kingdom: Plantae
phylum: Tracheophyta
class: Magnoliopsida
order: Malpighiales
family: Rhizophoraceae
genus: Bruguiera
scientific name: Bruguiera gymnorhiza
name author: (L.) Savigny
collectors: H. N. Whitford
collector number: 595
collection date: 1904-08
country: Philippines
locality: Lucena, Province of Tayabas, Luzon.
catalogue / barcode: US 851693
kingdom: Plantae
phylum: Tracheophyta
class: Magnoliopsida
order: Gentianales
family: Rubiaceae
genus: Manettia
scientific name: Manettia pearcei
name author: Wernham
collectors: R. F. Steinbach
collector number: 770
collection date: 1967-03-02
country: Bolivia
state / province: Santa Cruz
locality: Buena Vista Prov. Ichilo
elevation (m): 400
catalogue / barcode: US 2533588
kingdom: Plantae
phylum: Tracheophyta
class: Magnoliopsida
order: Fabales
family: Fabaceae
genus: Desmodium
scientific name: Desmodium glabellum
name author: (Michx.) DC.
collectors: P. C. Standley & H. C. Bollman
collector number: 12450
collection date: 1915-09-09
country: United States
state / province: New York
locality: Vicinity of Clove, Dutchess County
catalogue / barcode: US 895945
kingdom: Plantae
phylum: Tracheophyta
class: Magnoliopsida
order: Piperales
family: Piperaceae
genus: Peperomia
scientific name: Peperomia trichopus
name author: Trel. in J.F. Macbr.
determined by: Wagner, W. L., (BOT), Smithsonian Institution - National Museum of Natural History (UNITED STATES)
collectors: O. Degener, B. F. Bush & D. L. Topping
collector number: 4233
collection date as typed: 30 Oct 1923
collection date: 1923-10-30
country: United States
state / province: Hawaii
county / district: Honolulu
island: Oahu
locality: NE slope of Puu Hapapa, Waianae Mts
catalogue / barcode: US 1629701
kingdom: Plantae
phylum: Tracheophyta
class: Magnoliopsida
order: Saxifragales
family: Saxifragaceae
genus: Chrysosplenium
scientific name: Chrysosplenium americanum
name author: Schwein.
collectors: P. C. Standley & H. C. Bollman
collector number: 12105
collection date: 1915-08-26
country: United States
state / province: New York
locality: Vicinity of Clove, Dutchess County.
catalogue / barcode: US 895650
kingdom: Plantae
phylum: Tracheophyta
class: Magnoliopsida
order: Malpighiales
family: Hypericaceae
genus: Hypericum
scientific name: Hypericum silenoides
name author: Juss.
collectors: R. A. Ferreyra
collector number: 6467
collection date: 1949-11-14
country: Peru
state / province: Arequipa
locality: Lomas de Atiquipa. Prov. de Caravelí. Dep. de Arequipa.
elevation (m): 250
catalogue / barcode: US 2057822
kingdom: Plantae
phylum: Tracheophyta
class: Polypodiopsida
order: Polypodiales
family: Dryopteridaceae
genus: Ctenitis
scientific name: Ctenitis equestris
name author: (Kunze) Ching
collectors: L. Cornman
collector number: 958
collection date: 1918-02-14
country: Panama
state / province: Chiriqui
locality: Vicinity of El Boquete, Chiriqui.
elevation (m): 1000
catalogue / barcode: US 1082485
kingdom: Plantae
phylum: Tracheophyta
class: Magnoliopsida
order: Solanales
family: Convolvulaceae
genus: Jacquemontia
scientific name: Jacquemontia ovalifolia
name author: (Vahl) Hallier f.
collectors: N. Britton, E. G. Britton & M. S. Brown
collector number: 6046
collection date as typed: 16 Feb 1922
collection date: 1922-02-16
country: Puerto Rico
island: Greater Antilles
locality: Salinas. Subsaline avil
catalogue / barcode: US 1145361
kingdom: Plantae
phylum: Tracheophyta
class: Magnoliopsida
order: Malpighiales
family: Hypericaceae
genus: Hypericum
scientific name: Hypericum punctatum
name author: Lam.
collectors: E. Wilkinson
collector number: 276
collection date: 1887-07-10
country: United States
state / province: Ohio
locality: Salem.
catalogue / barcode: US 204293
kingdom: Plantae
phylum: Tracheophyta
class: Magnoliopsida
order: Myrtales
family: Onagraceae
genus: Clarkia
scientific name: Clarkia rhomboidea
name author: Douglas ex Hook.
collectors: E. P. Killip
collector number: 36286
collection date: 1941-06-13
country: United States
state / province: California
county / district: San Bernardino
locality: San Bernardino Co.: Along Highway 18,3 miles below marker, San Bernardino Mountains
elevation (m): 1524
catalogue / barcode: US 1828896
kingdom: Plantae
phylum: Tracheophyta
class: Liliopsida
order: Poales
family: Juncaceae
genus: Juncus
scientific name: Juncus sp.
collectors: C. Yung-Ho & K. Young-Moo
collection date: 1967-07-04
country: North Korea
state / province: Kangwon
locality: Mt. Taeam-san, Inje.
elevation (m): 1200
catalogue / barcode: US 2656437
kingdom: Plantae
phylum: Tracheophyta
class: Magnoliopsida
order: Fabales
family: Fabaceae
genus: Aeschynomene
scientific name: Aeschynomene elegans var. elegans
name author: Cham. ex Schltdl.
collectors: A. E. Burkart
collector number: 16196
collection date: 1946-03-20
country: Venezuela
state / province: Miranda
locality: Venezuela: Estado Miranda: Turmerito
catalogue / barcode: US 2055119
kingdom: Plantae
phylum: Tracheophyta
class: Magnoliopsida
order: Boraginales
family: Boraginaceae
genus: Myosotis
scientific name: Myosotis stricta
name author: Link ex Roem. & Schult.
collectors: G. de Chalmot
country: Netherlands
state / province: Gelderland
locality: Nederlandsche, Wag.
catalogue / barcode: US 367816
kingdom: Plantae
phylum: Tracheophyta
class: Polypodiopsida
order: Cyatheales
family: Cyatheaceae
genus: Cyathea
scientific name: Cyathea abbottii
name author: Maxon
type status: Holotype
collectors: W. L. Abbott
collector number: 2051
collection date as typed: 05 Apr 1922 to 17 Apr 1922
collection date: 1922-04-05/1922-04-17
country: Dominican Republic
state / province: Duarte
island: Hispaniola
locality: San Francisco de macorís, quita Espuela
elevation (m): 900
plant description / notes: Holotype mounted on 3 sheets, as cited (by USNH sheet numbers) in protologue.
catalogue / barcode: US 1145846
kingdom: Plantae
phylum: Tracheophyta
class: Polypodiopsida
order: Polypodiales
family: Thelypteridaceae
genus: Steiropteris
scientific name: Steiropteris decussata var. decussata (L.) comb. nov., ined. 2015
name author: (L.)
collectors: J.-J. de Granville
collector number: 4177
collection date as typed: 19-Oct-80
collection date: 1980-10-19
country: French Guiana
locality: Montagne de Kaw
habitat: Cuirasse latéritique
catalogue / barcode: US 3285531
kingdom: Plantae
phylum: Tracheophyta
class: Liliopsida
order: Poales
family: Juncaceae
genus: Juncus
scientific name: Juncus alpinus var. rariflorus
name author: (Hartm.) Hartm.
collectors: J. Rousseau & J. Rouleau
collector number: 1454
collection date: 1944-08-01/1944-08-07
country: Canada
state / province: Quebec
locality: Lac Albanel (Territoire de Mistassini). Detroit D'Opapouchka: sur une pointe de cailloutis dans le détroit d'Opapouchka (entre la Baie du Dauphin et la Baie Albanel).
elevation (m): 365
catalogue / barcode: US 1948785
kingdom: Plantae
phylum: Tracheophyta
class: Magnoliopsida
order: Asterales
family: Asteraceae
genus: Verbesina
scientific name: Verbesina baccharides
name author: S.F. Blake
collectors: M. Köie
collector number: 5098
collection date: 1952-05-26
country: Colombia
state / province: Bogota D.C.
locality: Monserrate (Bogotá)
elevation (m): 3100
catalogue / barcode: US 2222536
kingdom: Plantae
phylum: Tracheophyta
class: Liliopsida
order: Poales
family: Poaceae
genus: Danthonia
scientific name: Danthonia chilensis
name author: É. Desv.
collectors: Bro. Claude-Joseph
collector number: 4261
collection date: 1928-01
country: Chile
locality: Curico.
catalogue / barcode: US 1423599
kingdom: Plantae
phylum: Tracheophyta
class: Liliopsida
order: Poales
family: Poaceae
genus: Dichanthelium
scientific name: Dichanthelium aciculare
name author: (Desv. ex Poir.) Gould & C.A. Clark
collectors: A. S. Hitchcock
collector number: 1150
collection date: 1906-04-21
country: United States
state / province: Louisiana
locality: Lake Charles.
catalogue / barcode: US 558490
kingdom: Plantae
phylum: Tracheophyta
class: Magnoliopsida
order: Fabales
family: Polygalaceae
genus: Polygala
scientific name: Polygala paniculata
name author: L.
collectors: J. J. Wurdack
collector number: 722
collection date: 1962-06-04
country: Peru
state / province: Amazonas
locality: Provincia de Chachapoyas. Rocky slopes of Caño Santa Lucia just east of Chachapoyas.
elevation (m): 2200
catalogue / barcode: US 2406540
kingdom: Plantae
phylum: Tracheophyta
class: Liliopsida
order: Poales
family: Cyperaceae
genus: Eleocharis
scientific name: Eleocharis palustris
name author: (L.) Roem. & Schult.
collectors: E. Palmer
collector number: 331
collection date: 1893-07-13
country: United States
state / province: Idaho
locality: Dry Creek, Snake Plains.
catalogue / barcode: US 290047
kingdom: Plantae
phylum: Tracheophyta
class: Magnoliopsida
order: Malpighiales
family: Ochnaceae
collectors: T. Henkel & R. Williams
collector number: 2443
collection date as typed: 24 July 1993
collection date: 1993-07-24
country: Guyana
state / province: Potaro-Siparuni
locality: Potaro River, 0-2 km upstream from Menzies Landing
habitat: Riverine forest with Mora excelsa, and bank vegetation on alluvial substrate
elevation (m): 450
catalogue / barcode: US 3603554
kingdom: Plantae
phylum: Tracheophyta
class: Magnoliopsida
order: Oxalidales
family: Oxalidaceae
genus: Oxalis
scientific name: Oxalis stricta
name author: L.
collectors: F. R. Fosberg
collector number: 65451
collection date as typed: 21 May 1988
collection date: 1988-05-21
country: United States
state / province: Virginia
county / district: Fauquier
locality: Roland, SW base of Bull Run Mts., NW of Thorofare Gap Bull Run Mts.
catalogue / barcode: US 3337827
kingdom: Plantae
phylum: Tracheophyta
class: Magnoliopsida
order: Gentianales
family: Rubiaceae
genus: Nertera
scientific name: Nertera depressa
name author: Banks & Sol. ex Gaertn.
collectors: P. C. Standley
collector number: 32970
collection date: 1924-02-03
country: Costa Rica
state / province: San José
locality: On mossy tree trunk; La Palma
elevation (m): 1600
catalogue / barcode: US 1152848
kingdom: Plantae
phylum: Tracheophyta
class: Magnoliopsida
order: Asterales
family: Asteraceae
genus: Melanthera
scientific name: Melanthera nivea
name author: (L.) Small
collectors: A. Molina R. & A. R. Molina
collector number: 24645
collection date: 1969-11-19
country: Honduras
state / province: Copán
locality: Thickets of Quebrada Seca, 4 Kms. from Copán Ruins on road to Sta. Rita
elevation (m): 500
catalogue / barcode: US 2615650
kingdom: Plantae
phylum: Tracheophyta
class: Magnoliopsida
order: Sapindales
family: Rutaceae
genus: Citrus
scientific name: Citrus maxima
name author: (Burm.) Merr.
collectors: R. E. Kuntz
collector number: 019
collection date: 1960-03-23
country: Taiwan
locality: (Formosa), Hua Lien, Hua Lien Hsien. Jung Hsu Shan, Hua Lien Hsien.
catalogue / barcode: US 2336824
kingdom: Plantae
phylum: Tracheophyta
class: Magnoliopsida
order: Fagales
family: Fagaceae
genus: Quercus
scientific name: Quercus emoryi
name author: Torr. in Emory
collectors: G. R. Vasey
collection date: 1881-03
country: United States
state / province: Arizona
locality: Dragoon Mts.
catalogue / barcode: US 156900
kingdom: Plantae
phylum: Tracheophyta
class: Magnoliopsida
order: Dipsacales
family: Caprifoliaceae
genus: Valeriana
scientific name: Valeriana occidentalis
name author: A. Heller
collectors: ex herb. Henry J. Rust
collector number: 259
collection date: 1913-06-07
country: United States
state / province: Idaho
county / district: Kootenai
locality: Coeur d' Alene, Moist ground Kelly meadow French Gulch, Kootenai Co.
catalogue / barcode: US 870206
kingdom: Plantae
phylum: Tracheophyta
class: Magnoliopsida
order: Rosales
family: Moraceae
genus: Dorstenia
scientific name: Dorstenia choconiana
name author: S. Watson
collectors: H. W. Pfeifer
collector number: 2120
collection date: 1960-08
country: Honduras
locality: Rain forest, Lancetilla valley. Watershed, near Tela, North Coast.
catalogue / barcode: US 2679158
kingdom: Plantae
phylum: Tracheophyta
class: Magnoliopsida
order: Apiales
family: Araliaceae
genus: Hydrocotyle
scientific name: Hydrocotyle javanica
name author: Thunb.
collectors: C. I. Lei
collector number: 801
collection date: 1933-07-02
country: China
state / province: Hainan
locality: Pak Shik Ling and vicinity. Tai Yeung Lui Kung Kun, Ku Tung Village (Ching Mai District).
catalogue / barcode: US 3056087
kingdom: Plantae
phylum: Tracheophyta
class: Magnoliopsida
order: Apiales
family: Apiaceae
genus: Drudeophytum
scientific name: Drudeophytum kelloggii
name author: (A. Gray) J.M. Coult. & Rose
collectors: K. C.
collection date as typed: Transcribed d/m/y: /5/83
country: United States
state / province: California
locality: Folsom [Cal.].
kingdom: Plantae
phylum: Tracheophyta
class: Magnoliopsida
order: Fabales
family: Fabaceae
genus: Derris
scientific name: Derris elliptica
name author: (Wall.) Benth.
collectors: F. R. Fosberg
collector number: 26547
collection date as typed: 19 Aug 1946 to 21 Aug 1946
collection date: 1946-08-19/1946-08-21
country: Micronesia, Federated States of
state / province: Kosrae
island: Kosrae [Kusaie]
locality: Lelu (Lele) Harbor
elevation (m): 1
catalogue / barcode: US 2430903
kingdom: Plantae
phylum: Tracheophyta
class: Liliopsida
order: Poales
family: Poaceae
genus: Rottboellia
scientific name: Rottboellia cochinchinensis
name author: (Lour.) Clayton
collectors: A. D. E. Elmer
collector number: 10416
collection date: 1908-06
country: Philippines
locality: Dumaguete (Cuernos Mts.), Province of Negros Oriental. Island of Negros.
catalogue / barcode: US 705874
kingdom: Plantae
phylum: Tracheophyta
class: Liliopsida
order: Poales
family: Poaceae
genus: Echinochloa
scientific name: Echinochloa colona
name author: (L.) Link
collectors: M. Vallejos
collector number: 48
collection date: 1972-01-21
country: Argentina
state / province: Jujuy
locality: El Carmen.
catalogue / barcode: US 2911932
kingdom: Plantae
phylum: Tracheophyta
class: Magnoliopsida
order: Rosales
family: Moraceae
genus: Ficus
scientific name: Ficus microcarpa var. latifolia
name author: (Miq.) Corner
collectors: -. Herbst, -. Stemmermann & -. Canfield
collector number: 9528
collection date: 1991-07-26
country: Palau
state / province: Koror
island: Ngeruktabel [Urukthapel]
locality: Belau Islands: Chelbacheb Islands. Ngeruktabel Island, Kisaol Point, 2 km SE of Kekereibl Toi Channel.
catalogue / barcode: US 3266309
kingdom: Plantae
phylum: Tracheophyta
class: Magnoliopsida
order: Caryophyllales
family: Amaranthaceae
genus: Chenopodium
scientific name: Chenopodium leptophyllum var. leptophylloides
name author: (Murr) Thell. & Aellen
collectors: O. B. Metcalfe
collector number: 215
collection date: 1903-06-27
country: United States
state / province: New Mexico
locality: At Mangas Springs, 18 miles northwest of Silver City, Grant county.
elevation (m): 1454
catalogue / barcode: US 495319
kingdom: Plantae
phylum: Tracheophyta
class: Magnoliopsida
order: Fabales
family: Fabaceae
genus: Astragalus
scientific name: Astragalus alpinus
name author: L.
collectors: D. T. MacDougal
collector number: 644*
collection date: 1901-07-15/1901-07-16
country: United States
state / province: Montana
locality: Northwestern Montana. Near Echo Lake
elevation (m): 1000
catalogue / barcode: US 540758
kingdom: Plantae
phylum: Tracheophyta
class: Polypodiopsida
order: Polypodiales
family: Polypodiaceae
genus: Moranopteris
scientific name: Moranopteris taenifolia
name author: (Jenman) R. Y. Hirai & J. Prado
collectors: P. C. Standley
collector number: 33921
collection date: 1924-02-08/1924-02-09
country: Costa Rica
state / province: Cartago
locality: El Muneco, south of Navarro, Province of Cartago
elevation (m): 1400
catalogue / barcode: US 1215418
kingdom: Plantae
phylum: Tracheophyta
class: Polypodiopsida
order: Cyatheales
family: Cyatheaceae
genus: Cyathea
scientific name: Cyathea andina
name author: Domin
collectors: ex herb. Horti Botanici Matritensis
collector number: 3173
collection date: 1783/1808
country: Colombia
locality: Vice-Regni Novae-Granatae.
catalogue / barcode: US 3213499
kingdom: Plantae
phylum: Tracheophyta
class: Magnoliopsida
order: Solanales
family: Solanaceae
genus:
------------------------------------------------------------
> [Task to carry out]: Reproduce, word for word, everything in the material from the line containing "family: Amaranthaceae" down to the end of the material, including both of those lines.

> [Correct response]:
family: Amaranthaceae
genus: Chenopodium
scientific name: Chenopodium leptophyllum var. leptophylloides
name author: (Murr) Thell. & Aellen
collectors: O. B. Metcalfe
collector number: 215
collection date: 1903-06-27
country: United States
state / province: New Mexico
locality: At Mangas Springs, 18 miles northwest of Silver City, Grant county.
elevation (m): 1454
catalogue / barcode: US 495319
kingdom: Plantae
phylum: Tracheophyta
class: Magnoliopsida
order: Fabales
family: Fabaceae
genus: Astragalus
scientific name: Astragalus alpinus
name author: L.
collectors: D. T. MacDougal
collector number: 644*
collection date: 1901-07-15/1901-07-16
country: United States
state / province: Montana
locality: Northwestern Montana. Near Echo Lake
elevation (m): 1000
catalogue / barcode: US 540758
kingdom: Plantae
phylum: Tracheophyta
class: Polypodiopsida
order: Polypodiales
family: Polypodiaceae
genus: Moranopteris
scientific name: Moranopteris taenifolia
name author: (Jenman) R. Y. Hirai & J. Prado
collectors: P. C. Standley
collector number: 33921
collection date: 1924-02-08/1924-02-09
country: Costa Rica
state / province: Cartago
locality: El Muneco, south of Navarro, Province of Cartago
elevation (m): 1400
catalogue / barcode: US 1215418
kingdom: Plantae
phylum: Tracheophyta
class: Polypodiopsida
order: Cyatheales
family: Cyatheaceae
genus: Cyathea
scientific name: Cyathea andina
name author: Domin
collectors: ex herb. Horti Botanici Matritensis
collector number: 3173
collection date: 1783/1808
country: Colombia
locality: Vice-Regni Novae-Granatae.
catalogue / barcode: US 3213499
kingdom: Plantae
phylum: Tracheophyta
class: Magnoliopsida
order: Solanales
family: Solanaceae
genus:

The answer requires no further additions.